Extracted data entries
★ ★ ★ ★
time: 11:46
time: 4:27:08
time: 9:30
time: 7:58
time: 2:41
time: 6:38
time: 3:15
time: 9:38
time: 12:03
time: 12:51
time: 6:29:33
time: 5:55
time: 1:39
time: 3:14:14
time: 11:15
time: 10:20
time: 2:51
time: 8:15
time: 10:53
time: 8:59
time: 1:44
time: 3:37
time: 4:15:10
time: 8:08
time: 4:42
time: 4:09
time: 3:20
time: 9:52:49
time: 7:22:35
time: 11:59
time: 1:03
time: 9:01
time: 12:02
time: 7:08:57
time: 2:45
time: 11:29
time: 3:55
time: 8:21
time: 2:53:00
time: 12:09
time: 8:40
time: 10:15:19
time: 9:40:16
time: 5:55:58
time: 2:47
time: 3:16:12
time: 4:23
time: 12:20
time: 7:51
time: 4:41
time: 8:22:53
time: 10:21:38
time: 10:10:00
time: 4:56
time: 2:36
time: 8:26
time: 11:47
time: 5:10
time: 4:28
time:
★ ★ ★ ★
◆ SHORT TASK:
Rewrite every item above with "time" replaced by "reading", leaving all else unchanged.

◆ RESPONSE TO THE EXERCISE:
reading: 11:46
reading: 4:27:08
reading: 9:30
reading: 7:58
reading: 2:41
reading: 6:38
reading: 3:15
reading: 9:38
reading: 12:03
reading: 12:51
reading: 6:29:33
reading: 5:55
reading: 1:39
reading: 3:14:14
reading: 11:15
reading: 10:20
reading: 2:51
reading: 8:15
reading: 10:53
reading: 8:59
reading: 1:44
reading: 3:37
reading: 4:15:10
reading: 8:08
reading: 4:42
reading: 4:09
reading: 3:20
reading: 9:52:49
reading: 7:22:35
reading: 11:59
reading: 1:03
reading: 9:01
reading: 12:02
reading: 7:08:57
reading: 2:45
reading: 11:29
reading: 3:55
reading: 8:21
reading: 2:53:00
reading: 12:09
reading: 8:40
reading: 10:15:19
reading: 9:40:16
reading: 5:55:58
reading: 2:47
reading: 3:16:12
reading: 4:23
reading: 12:20
reading: 7:51
reading: 4:41
reading: 8:22:53
reading: 10:21:38
reading: 10:10:00
reading: 4:56
reading: 2:36
reading: 8:26
reading: 11:47
reading: 5:10
reading: 4:28
reading:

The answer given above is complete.